(Data for review Opens)
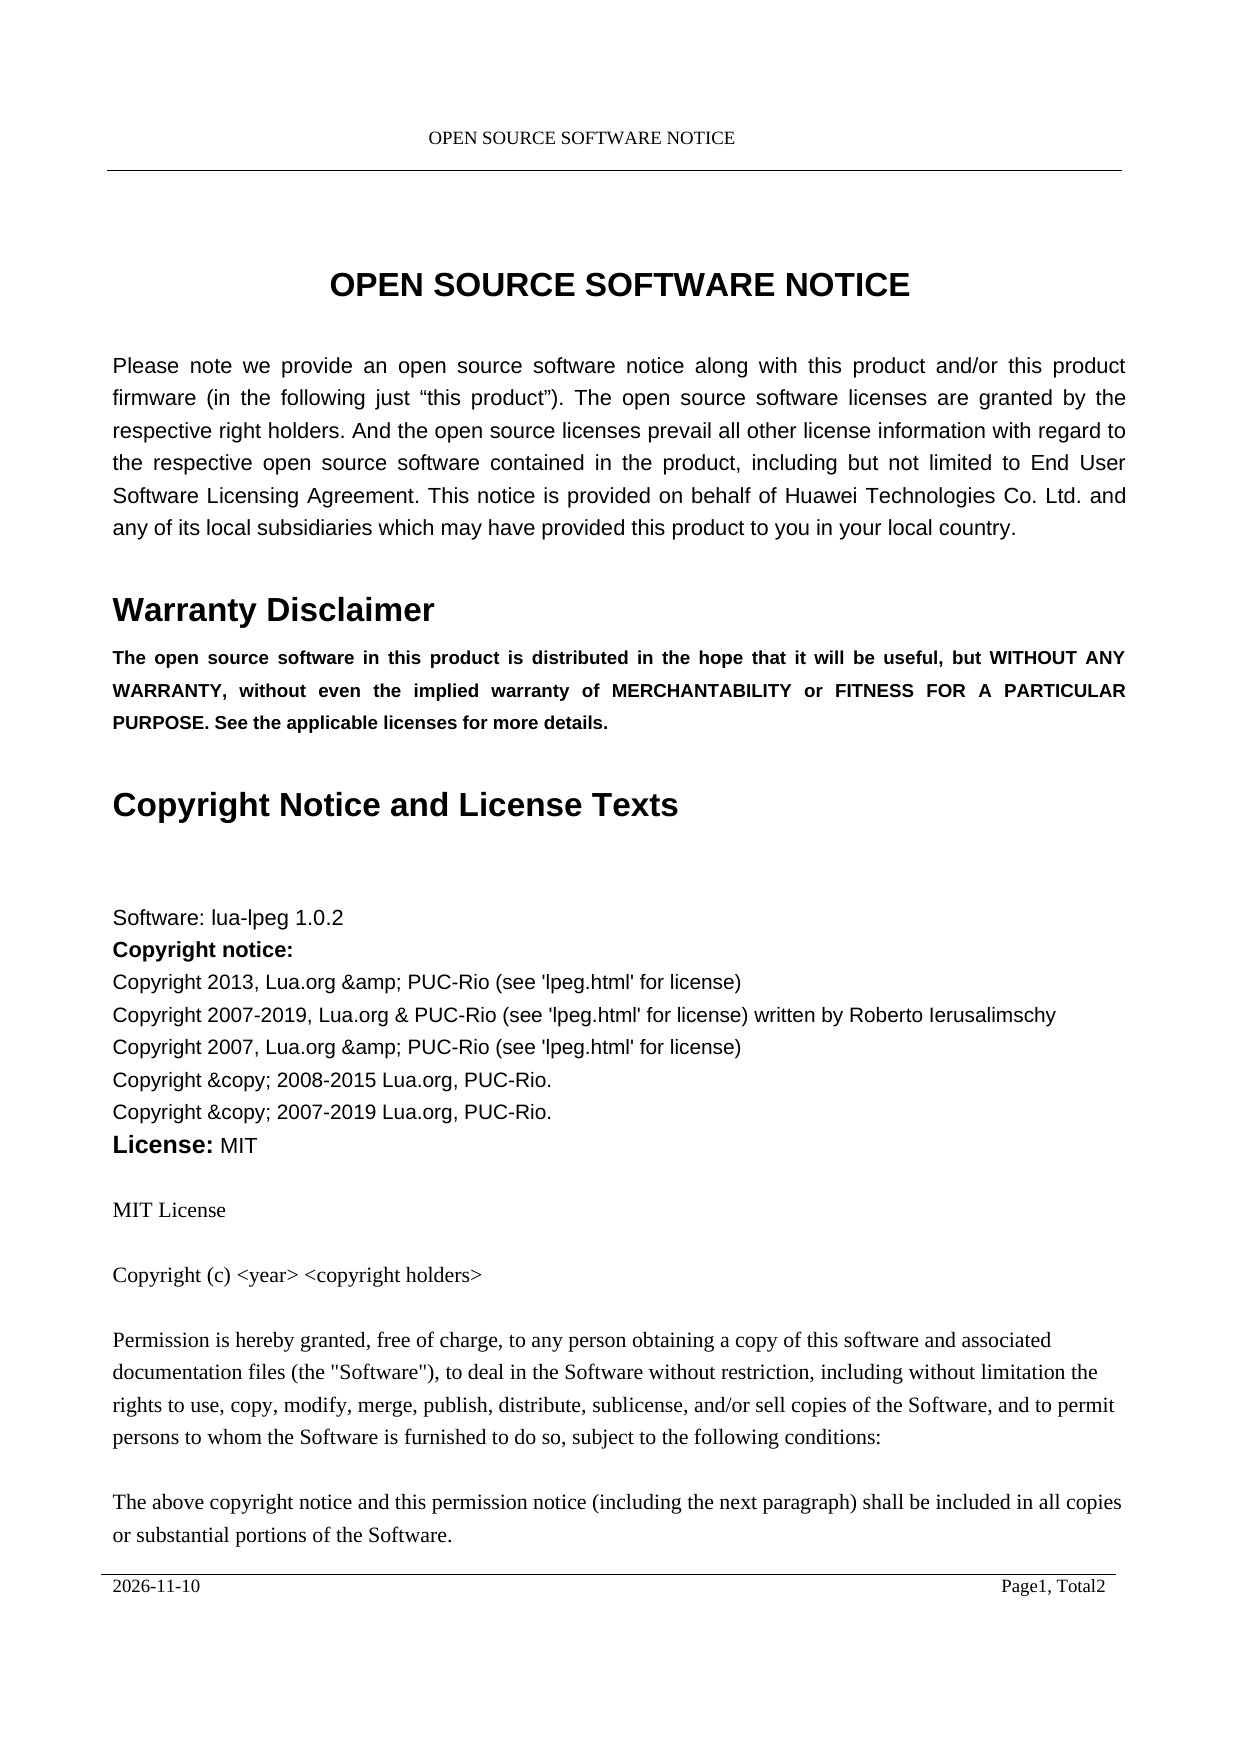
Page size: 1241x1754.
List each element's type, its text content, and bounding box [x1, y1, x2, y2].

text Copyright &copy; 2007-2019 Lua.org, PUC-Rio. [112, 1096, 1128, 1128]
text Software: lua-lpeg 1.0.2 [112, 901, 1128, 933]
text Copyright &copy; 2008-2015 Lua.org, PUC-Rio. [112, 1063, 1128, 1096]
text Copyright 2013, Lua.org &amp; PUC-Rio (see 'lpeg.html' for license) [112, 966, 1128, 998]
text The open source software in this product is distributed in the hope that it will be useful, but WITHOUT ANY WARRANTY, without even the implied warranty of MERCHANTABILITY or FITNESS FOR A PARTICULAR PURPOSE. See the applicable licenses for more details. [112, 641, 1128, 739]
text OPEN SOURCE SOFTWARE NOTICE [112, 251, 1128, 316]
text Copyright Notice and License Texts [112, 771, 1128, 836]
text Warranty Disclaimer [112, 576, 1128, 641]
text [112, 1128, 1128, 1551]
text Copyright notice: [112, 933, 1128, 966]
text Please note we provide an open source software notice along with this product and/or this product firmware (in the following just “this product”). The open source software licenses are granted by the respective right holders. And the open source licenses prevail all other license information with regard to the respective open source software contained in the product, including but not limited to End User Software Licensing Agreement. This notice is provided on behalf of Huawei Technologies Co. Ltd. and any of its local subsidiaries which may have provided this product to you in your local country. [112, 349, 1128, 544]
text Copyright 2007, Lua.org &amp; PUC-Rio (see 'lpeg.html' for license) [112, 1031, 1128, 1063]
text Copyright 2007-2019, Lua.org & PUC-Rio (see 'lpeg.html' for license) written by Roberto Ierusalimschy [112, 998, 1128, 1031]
(Data for review Closes)
* What the exercise asks *
Please retype every record shown above, exactly as written, but without pictures.

* Response below *
Page size: 1241x1754.
List each element's type, its text content, and bounding box [x1, y1, x2, y2].

text Copyright &copy; 2007-2019 Lua.org, PUC-Rio. [112, 1096, 1128, 1128]
text Software: lua-lpeg 1.0.2 [112, 901, 1128, 933]
text Copyright &copy; 2008-2015 Lua.org, PUC-Rio. [112, 1063, 1128, 1096]
text Copyright 2013, Lua.org &amp; PUC-Rio (see 'lpeg.html' for license) [112, 966, 1128, 998]
text The open source software in this product is distributed in the hope that it will be useful, but WITHOUT ANY WARRANTY, without even the implied warranty of MERCHANTABILITY or FITNESS FOR A PARTICULAR PURPOSE. See the applicable licenses for more details. [112, 641, 1128, 739]
text OPEN SOURCE SOFTWARE NOTICE [112, 251, 1128, 316]
text Copyright Notice and License Texts [112, 771, 1128, 836]
text Warranty Disclaimer [112, 576, 1128, 641]
text [112, 1128, 1128, 1551]
text Copyright notice: [112, 933, 1128, 966]
text Please note we provide an open source software notice along with this product and/or this product firmware (in the following just “this product”). The open source software licenses are granted by the respective right holders. And the open source licenses prevail all other license information with regard to the respective open source software contained in the product, including but not limited to End User Software Licensing Agreement. This notice is provided on behalf of Huawei Technologies Co. Ltd. and any of its local subsidiaries which may have provided this product to you in your local country. [112, 349, 1128, 544]
text Copyright 2007, Lua.org &amp; PUC-Rio (see 'lpeg.html' for license) [112, 1031, 1128, 1063]
text Copyright 2007-2019, Lua.org & PUC-Rio (see 'lpeg.html' for license) written by Roberto Ierusalimschy [112, 998, 1128, 1031]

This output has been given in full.